Account scripts (PowerShell v2 target systems)
Executed during the Grant step of Enforcement, when an Account entitlement is granted to a person.
The Account Create script comprises two if statements:
The first
ifstatement runs if Correlation is enabled, so you can link the current person to an existing target account instead of creating a new one.The second
ifstatement runs if correlation is disabled. In this case, you need to create a new account for the person. Typically, you'll do this by fetching your target mappings from $actionContext.Data and then using them in theif (-Not($actionContext.DryRun -eq $true)) { }block to make the necessary API calls in the external system.
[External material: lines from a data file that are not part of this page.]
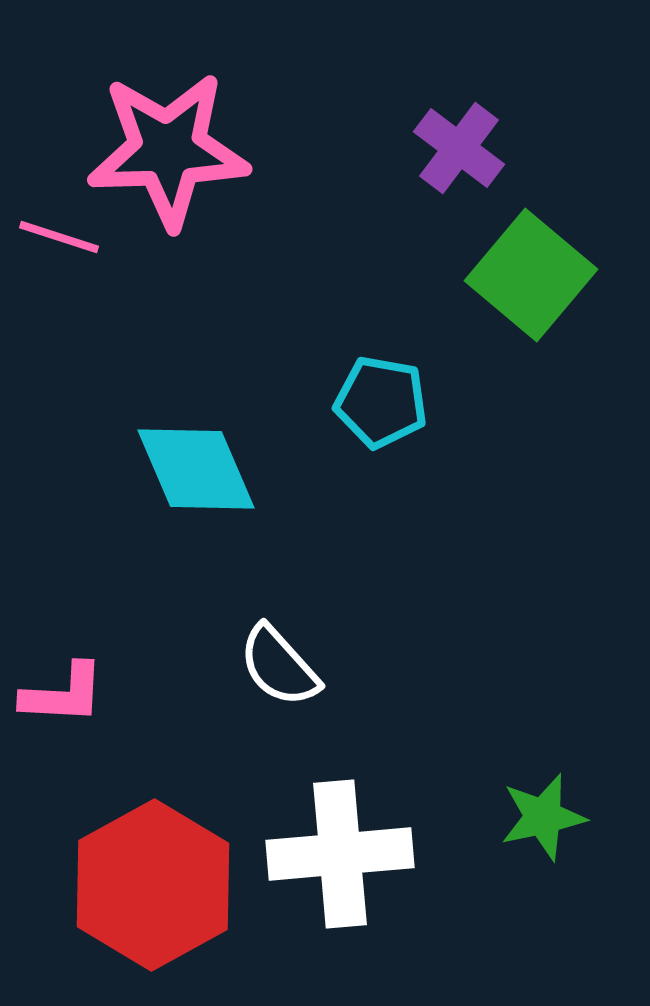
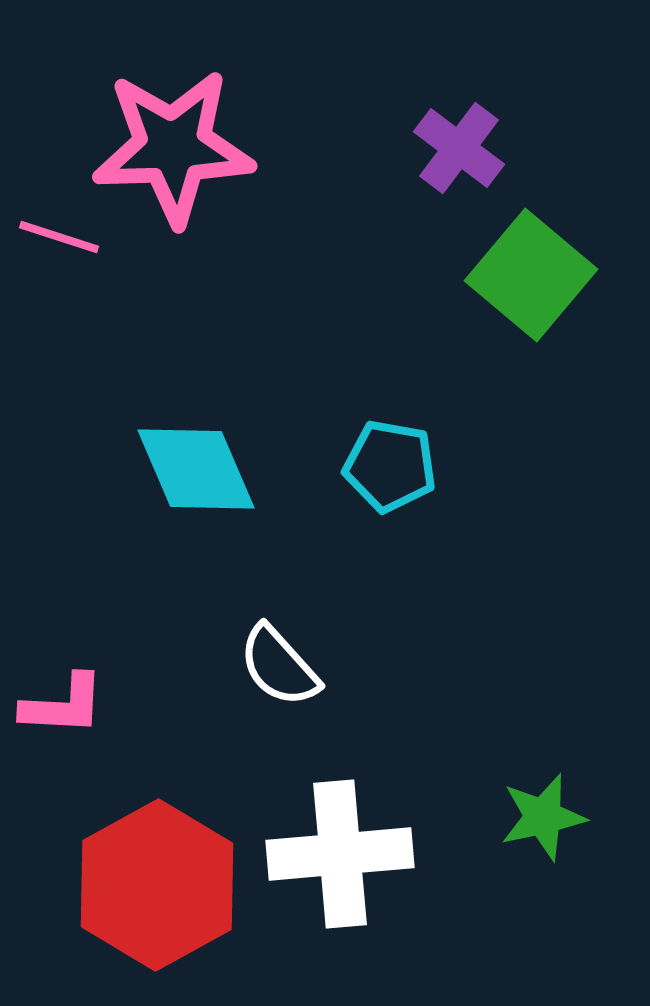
pink star: moved 5 px right, 3 px up
cyan pentagon: moved 9 px right, 64 px down
pink L-shape: moved 11 px down
red hexagon: moved 4 px right
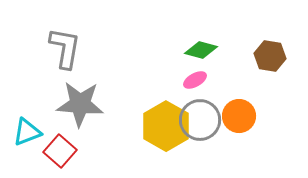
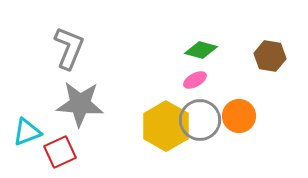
gray L-shape: moved 4 px right; rotated 12 degrees clockwise
red square: moved 1 px down; rotated 24 degrees clockwise
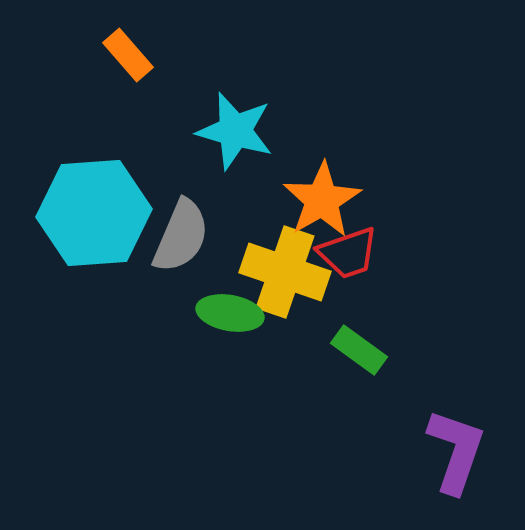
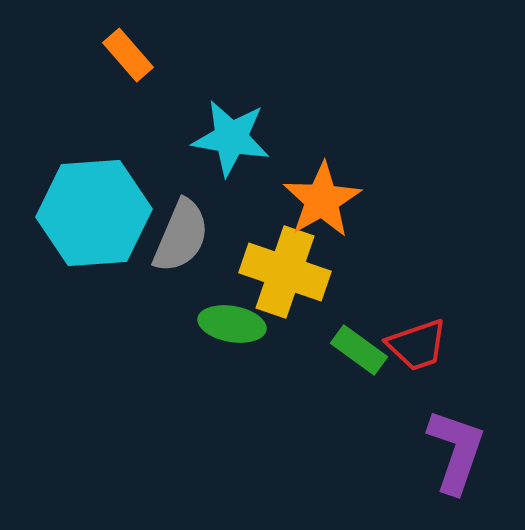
cyan star: moved 4 px left, 7 px down; rotated 6 degrees counterclockwise
red trapezoid: moved 69 px right, 92 px down
green ellipse: moved 2 px right, 11 px down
In either case, you must send your results to HelloID via $outputContext. It should contain the following:
$outputContext.AccountCorrelated set to true, if a correlation was performed
$outputContext.AccountReference set to a string that identifies the target account (often the person's ExternalId).
$outputContext.AuditLogs given a CorrelateAccount or CreateAccount audit log message, respectively
$outputContext.Data set to the same account model you wrote into the target account (often identical to the mappings you received in $actionContext.Data)
$outputContext.Success set to true if the changes written to the target account succeeded
When this script finishes, an Account Create notification event triggers.
Executed during the Grant stage of Enforcement, when an Account Access entitlement is granted to a person.
In the Account Enable script, you should get the current person's account reference from $actionContext.References.Account, and use it inside the if block to make the necessary API calls to enable the target account.
At the end of the script, you must send your results to HelloID via $outputContext. It should contain the following:
$outputContext.AuditLogs given an EnableAccount audit log message
$outputContext.Data updated in parallel with any attributes you altered in the target account
$outputContext.PreviousData updated with any old attribute values you overwrote
$outputContext.Success set to true if the changes written to the target account succeeded
When this script finishes, an Account Enable notification event triggers.
Executed during the Update step of Enforcement, as well as during Force update accounts.
In the Account Update script, you get an opportunity to update fields in the target account, typically by using $personContext.PersonDifferences and/or $actionContext.Data.
In the if ($actionContext.AccountCorrelated) { } block, make any additional changes to the account that are needed if a Correlation occurred.
At the end of the script, you must send your results to HelloID via $outputContext. It should contain the following:
$outputContext.AuditLogs given an UpdateAccount audit log message
$outputContext.Data given the account model you wrote into the target system
$outputContext.PreviousData given the old account model you overwrote
$outputContext.Success set to true if the changes written to the target account succeeded
When this script finishes, an Account Update notification event triggers.
Executed during the Revoke stage of Enforcement, when an Account Access entitlement is revoked from a person.
In the Account Disable script, you should get the current person's Account reference from $actionContext.References.Account, and use it inside the if block to make the necessary API calls to disable the target account.
At the end of the script, you must send your results to HelloID via $outputContext. It should contain the following:
$outputContext.AuditLogs given a DisableAccount audit log message
$outputContext.Data updated in parallel with any attributes you altered in the target account
$outputContext.PreviousData updated with any old attribute values you overwrote
$outputContext.Success set to true if the changes written to the target account succeeded
When this script finishes, an Account Disable notification event triggers.
Executed during the Revoke stage of Enforcement, when an Account entitlement is revoked from a person.
In the Account Delete script, you should get the current person's Account reference from $actionContext.References.Account, and use it inside the if block to make the necessary API calls to delete the target account.
At the end of the script, you must send your results to HelloID via $outputContext. It should contain the following:
$outputContext.AuditLogs given a DeleteAccount audit log message
$outputContext.Data updated in parallel with any attributes you altered in the target account
$outputContext.PreviousData updated with any old attribute values you overwrote
$outputContext.Success set to true if the changes written to the target account succeeded
When this script finishes, an Account Delete notification event triggers.